EXERCISE REQUIREMENTS:
The records below must be output exactly, without pictures.

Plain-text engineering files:
==================================================
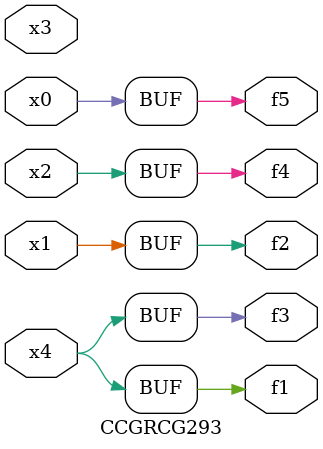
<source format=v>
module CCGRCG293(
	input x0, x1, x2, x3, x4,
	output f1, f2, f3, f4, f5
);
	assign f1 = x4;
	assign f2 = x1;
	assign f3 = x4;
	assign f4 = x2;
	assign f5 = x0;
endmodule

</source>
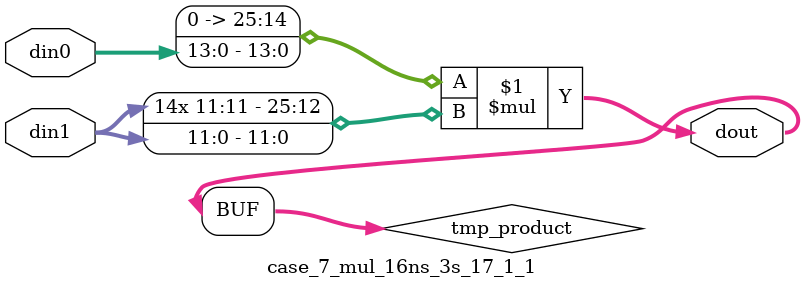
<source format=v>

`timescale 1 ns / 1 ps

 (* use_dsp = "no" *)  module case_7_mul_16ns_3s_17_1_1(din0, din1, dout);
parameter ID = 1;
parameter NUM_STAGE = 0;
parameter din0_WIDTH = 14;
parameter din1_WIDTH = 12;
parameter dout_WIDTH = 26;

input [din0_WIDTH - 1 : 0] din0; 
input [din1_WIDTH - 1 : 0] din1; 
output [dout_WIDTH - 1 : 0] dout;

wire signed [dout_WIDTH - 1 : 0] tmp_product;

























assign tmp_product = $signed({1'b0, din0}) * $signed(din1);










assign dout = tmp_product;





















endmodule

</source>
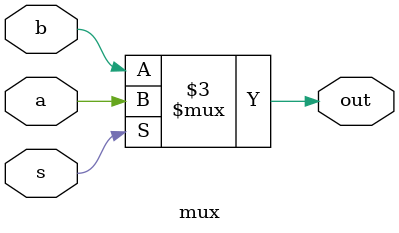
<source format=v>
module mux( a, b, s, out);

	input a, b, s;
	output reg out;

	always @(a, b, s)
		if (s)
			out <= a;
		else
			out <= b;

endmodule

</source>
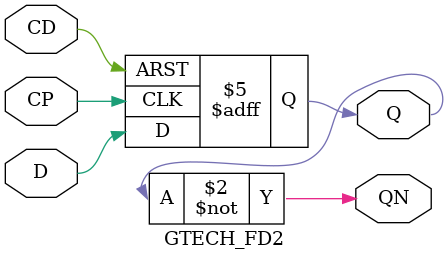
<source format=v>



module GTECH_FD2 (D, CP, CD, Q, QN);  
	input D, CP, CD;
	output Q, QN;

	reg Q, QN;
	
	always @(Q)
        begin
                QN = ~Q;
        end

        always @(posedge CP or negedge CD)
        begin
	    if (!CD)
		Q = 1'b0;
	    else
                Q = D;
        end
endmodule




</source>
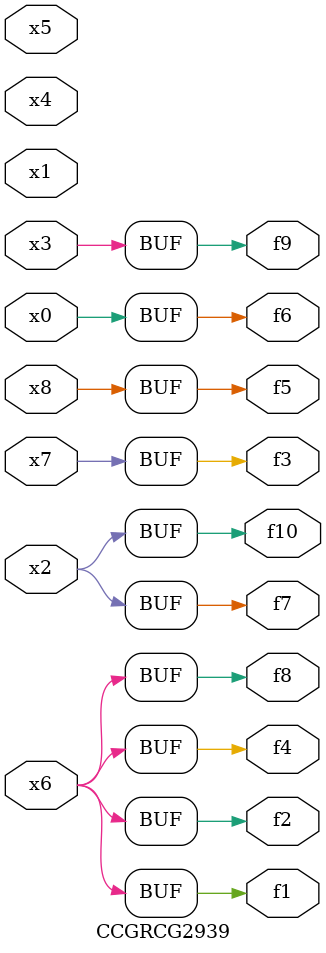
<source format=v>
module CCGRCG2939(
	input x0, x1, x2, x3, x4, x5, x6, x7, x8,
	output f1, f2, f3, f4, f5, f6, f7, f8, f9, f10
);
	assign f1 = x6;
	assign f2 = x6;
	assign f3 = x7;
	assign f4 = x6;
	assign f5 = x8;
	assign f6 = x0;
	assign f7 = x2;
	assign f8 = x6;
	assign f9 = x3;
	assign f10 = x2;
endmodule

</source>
==================================================
OUTPUT OF THE TASK:
<source format=v>
module CCGRCG293(
	input x0, x1, x2, x3, x4,
	output f1, f2, f3, f4, f5
);
	assign f1 = x4;
	assign f2 = x1;
	assign f3 = x4;
	assign f4 = x2;
	assign f5 = x0;
endmodule

</source>
<source format=v>

`timescale 1 ns / 1 ps

 (* use_dsp = "no" *)  module case_7_mul_16ns_3s_17_1_1(din0, din1, dout);
parameter ID = 1;
parameter NUM_STAGE = 0;
parameter din0_WIDTH = 14;
parameter din1_WIDTH = 12;
parameter dout_WIDTH = 26;

input [din0_WIDTH - 1 : 0] din0; 
input [din1_WIDTH - 1 : 0] din1; 
output [dout_WIDTH - 1 : 0] dout;

wire signed [dout_WIDTH - 1 : 0] tmp_product;

























assign tmp_product = $signed({1'b0, din0}) * $signed(din1);










assign dout = tmp_product;





















endmodule

</source>
<source format=v>
module mux( a, b, s, out);

	input a, b, s;
	output reg out;

	always @(a, b, s)
		if (s)
			out <= a;
		else
			out <= b;

endmodule

</source>
<source format=v>



module GTECH_FD2 (D, CP, CD, Q, QN);  
	input D, CP, CD;
	output Q, QN;

	reg Q, QN;
	
	always @(Q)
        begin
                QN = ~Q;
        end

        always @(posedge CP or negedge CD)
        begin
	    if (!CD)
		Q = 1'b0;
	    else
                Q = D;
        end
endmodule




</source>
<source format=v>
module CCGRCG2939(
	input x0, x1, x2, x3, x4, x5, x6, x7, x8,
	output f1, f2, f3, f4, f5, f6, f7, f8, f9, f10
);
	assign f1 = x6;
	assign f2 = x6;
	assign f3 = x7;
	assign f4 = x6;
	assign f5 = x8;
	assign f6 = x0;
	assign f7 = x2;
	assign f8 = x6;
	assign f9 = x3;
	assign f10 = x2;
endmodule

</source>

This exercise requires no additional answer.